Friday, January 28, 2011

Female Duo Revenge Movies

Last night I watched The Assassin Next Door, a rather good, powerful and emotional movie about Galia, a young mother who's trapped in Tel Aviv working (as far as I can tell) as an indentured escort for an organized crime syndicate. She's got a daughter back in Kiev and she's trying to get home, but since her passport is being held hostage, she has no way to escape.

Oh, here's a link to the IMDb page on The Assassin Next Door. Incidentally for Neil Marshall fans, the actress who plays Galia is the "huntress" Etain in Centurion. If you haven't seen that film, just stop reading now, go see it, and then come back here.

Eventually bad stuff happens, and then there's more bad stuff, and Galia is given the offer that, if she'll act as a trigger-(wo)man on a couple of hits, she'll be given her passport and tickets and money to go home. Galia moves into a shitty apartment building during this time, and finds herself next door to Elanor, a young wife of an abusive husband who fights with her and beats her every night.

Eventually Galia and Elanor enter into a friendship and partnership as each helps the other get out of their awful situation. Fear not, folks - I have not suddenly started watching the Oxygen channel. While there is a lot of emotion and talk about friendship and loss and childbirth yadda yadda yadda (which I will say, is done with craft and subtlety and a fair degree of good acting), there are a number of gunfights and some pretty shocking displays of violence. This movie falls squarely into that category of "Violent Drama"; it's not an action movie, but the action that does take place is brutal, graphic, and very meaningful and real.

I find it interesting that some of the best female revenge stories I can think of (Kill Bill excepted, of course), such as this movie, Thelma & Louise, and as one person pointed out to me, Bound, feature a pair of women who form a relationship and partnership to work through their conflict. On the other hand, when guys get vengeance in movies or books, it's almost a "Lone Wolf Crusade", where there is no partner in crime.

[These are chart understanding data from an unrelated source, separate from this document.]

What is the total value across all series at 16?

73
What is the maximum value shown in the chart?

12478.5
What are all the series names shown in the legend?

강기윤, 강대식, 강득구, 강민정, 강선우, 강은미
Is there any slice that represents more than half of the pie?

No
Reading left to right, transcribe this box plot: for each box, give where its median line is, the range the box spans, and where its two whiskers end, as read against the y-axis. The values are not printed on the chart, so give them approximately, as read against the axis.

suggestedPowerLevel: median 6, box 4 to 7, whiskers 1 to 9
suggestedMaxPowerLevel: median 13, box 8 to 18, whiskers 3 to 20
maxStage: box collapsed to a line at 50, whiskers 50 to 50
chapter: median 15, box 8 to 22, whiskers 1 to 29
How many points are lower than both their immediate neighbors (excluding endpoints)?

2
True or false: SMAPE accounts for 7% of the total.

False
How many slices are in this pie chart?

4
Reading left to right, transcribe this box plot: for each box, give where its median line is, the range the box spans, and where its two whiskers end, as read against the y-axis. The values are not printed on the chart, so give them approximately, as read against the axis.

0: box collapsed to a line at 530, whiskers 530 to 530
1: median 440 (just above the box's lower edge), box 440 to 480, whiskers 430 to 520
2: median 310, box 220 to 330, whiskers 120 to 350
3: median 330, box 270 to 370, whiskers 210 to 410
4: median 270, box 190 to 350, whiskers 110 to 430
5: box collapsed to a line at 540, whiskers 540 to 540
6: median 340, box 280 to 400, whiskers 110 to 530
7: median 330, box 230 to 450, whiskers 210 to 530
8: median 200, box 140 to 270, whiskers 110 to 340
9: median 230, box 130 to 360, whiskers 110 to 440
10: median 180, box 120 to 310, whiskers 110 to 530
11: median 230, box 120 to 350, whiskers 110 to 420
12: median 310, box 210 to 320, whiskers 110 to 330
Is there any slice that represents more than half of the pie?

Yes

I am not sure if I think of this as a bad stereotype, or rather, a negative stereotype. Certainly as Kill Bill shows you can have strong solo female revenge stories, and in terms of male revenge stories where there is a partnership, you most often have the "buddy cop" archetype where one guy is out to avenge a partner or some similar injustice, and his new partner finally agrees to help him on his crusade.

I feel the question is, when you tend to have women seeking revenge in a partnership while men seek it on their own, are you saying women need to work together to take on their male nemesis, while men don't need help? Or is it that a female revenge story seems to work best with two characters in a team playing off against each other in the same way that "buddy cop" movies work so well with partners playing off against each other?

If anyone can point me towards other female revenge films where there is actually a pair of female protagonists, I would appreciate it. I'd like to explore this idea and see if there are any conclusions that can be drawn.

2 comments:

kathulhu said...

I wonder if movies are more apt to show women teaming up because they are more open to accepting help than a man would - IE a man won't ask for directions when he is a lost but a woman will?

Eventually the man will realize that he can't do it himself and that's when he takes on the sidekick or new partner.

There is also Diabolique - both the original 1955 movie & the 1996 remake.

Empress said...

I have to echo Kathulhu--women tend towards cooperation and teamwork--networking. Call it the family urge, the mother urge, whatever, but there is something in most women that leans toward the unit rather than the solo.

There's also the old saw, "If captured in war, NEVER let them give you to the women." Aside from implying that women are far more cruel when it comes to dealing with threats, the unspoken part is that, to incite this cruel side, you must threaten what a woman holds dear OR put another in danger.

You cite Thelma and Louise, a movie near and dear to my heart for a lot of reasons--what incites the action is Thelma's rape and the rapist's utter contempt. None of their crimes from there on out are gratuitous--e.g. when they put the statie in his trunk, they give him airholes. Easier would have been to just shoot him. They don't rob the old man at the roadside gas station--Louise trades her earrings.

When the final showdown comes, they don't pull an arsenal out of the car and start mowing down staties and feds--if it were two men or a man and a woman in the car, they would have died in a hail of bullets. Instead, rather than cause unnecessary destruction, they take off.

The "fun" crime in the film--the gorgeous, glorious tanker explosion--is done to chastise the adulterous trucker who has been sexually harassing them along the road. Blowing up the tanker is also a symbolic chastising of all of the men who have cheated these two women.

I can't comment on the film you watched last night, although I remember when it came out and now REALLY want to see it, but from what you said, all of the action is motivated by a very female need to protect someone weaker--a child, an abused woman--and help someone weaker find her strength.

That tends to be at the heart of all chick flicks, at least the good ones.